Let \(x_{ij}=1\) if \(\textsf{WLO}\) travels directly from vertex i to vertex j, and \(x_{ij}=0\) otherwise. From Lemma 22 we know that each edge \(e\in E\) can appear at most twice in the disjoint union of all shortest ij-paths that form a 2-optimal tour (at most once per direction). This yields

$$\begin{aligned} \textsf{WLO}=\sum _{i,j\in V}d(i,j)x_{ij}=\underset{x_{ij}=1}{\sum _{i,j\in V}}\sum _{e\in P_{ij}}w(e)\le \sum _{e\in E}2w(e)=2S_{|E|}, \end{aligned}$$

where \(S_m\) denotes the sum of the m lightest edge weights in G (as in Sect. 3.2). Combining this with Corollary 7, it follows that

$$\begin{aligned} {\mathbb {E}}[\textsf{WLO}]\le {\mathbb {E}}[2S_{|E|}]=O\left( \frac{|E|^2}{|E|}\right) =O(n), \end{aligned}$$

where the last equality follows by recalling that \(|E|=\Theta (n)\) for (connected) sparse graphs. \(\square \)

Theorem 24

For random shortest path metrics generated from arbitrary (connected) sparse graphs we have \({\mathbb {E}}[\frac{\textsf{WLO}}{\textsf{TSP}}]=O(1)\).
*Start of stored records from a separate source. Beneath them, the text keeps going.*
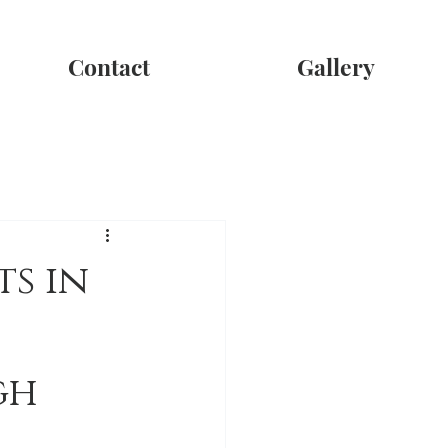
Contact
Gallery
s in
gh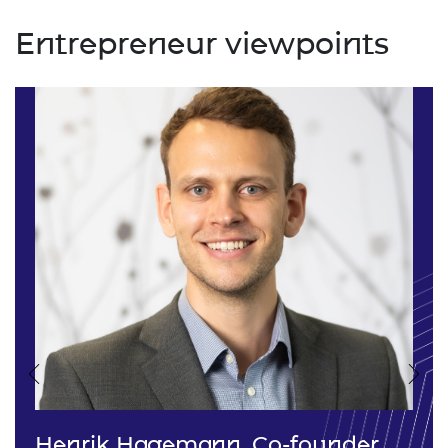
Entrepreneur viewpoints
Previous
Nex
Henrik Hagemann, Co-founder,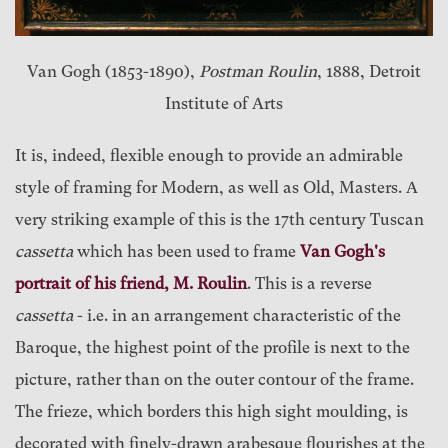
Van Gogh (1853-1890),
Postman Roulin
, 1888, Detroit
Institute of Arts
It is, indeed, flexible enough to provide an admirable
style of framing for Modern, as well as Old, Masters. A
very striking example of this is the 17th century Tuscan
cassetta
which has been used to frame
Van Gogh's
portrait of his friend, M. Roulin
. This is a reverse
cassetta
- i.e. in an arrangement characteristic of the
Baroque, the highest point of the profile is next to the
picture, rather than on the outer contour of the frame.
The frieze, which borders this high sight moulding, is
decorated with finely-drawn arabesque flourishes at the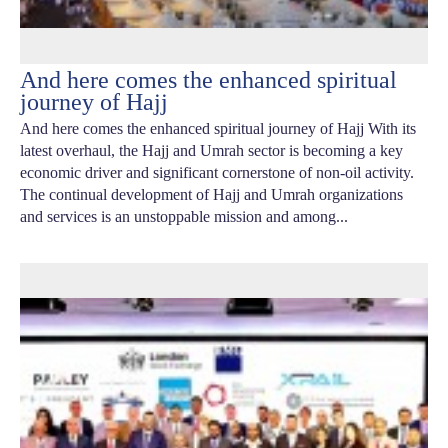
And here comes the enhanced spiritual
journey of Hajj
And here comes the enhanced spiritual journey of Hajj With its
latest overhaul, the Hajj and Umrah sector is becoming a key
economic driver and significant cornerstone of non-oil activity.
The continual development of Hajj and Umrah organizations
and services is an unstoppable mission and among...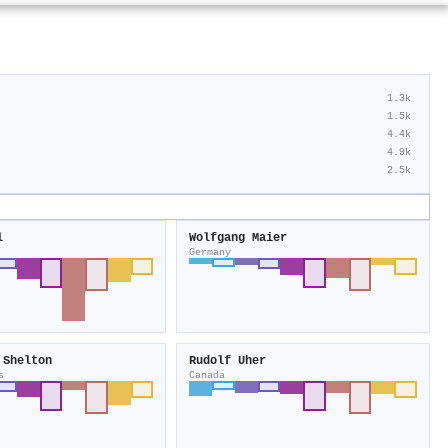
1.3k
1.5k
4.4k
4.9k
2.5k
l
Wolfgang Maier
Germany
 Shelton
Rudolf Uher
s
Canada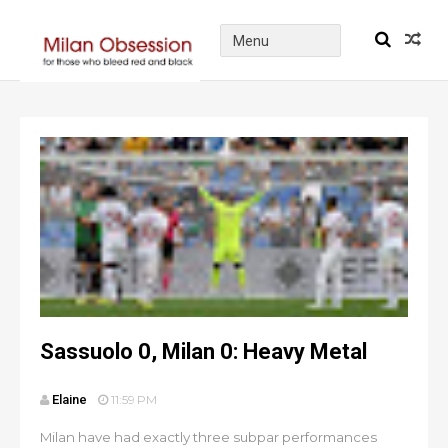
Sassuolo 0, Milan 0: Heavy Metal
Elaine
11:59 PM
Milan have had exactly three subpar performances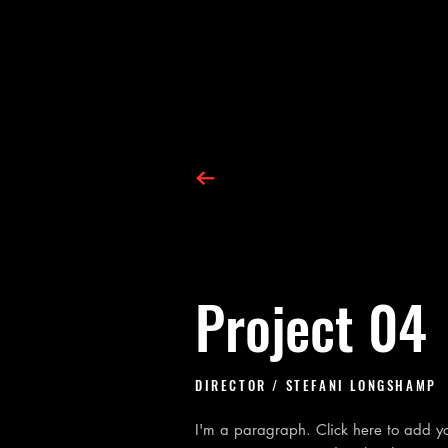
Project 04
DIRECTOR
/ STEFANI LONGSHAMP
I'm a paragraph. Click here to add you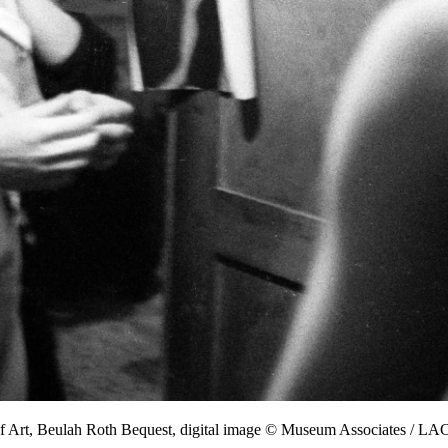
f Art, Beulah Roth Bequest, digital image © Museum Associates / 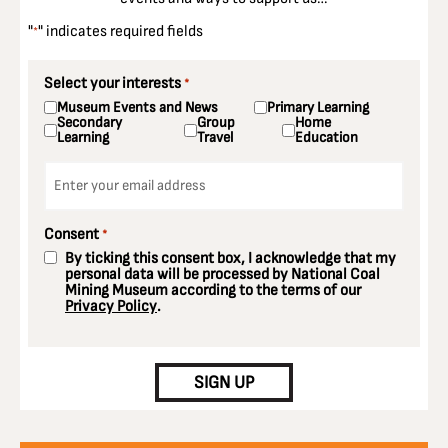
"
" indicates required fields
*
Select your interests
*
Museum Events and News
Primary Learning
Secondary
Group
Home
Learning
Travel
Education
Email
*
Consent
*
By ticking this consent box, I acknowledge that my
personal data will be processed by National Coal
Mining Museum according to the terms of our
Privacy Policy
.
CAPTCHA
SIGN UP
The proof of this theorem is similar to that of Theorem 17, with the worst-case approximation ratio of the 2-opt heuristic on metric instances being \(O(\sqrt{n})\) [9].

6 Concluding Remarks

We have analyzed simple heuristics for matching and TSP on random shortest path metrics generated from sparse graphs, since we believe that these models yield more realistic metric spaces than random shortest path metrics generated from dense or even complete graphs. However, for the greedy-like heuristics we had to restrict ourselves to sparse graphs with fast growing cut sizes (which includes many classes of sparse graphs). We raise the question whether it is possible to extend our findings for these heuristics to arbitrary sparse graphs.
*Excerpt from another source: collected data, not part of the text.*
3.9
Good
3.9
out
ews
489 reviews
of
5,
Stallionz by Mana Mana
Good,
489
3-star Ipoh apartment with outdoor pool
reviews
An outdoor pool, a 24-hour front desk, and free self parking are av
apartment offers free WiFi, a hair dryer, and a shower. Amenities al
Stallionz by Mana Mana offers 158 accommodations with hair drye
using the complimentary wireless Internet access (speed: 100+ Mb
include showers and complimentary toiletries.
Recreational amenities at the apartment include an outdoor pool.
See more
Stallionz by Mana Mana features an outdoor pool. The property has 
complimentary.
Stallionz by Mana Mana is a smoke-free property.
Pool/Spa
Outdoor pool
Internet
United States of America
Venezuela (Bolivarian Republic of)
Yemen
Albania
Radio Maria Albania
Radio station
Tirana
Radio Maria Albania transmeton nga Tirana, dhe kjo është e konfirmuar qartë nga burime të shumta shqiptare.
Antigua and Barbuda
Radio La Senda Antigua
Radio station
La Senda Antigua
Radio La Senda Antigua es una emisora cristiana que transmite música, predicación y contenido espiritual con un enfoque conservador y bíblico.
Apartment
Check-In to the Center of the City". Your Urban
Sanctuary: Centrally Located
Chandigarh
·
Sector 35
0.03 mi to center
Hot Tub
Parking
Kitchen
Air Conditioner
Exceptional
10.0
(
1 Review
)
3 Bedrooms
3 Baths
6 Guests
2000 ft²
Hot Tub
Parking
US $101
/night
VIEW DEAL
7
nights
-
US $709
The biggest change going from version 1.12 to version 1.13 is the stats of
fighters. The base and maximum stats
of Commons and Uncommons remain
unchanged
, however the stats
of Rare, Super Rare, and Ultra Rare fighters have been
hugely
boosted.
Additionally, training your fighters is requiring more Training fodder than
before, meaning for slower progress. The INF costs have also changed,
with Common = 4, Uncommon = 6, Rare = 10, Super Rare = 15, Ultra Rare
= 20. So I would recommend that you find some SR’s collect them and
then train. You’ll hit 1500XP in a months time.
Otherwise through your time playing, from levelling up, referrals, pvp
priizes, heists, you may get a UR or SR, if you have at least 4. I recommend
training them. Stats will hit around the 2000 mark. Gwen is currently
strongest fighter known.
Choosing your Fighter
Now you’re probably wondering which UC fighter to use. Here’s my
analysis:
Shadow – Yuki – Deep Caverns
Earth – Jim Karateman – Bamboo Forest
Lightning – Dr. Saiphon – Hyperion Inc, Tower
On the other hand, especially if we consider random shortest path metrics generated from grid graphs, in our view the model could be improved by using only a (possibly random) subset of the vertices of G for defining the random metric space, i.e., restricting the distance function d of the metric to some sub-domain \(V'\times V'\), where \(V'\subset V\). It would be interesting to see whether this model could be analyzed as well.

Finally, in our analysis of the 2-opt local search heuristic, we had to decouple the actual heuristic from the initialization in order to make the analysis tractable. We leave it as an open problem to prove rigorous results about hybrid heuristics that consist of an initialization and a local search algorithm.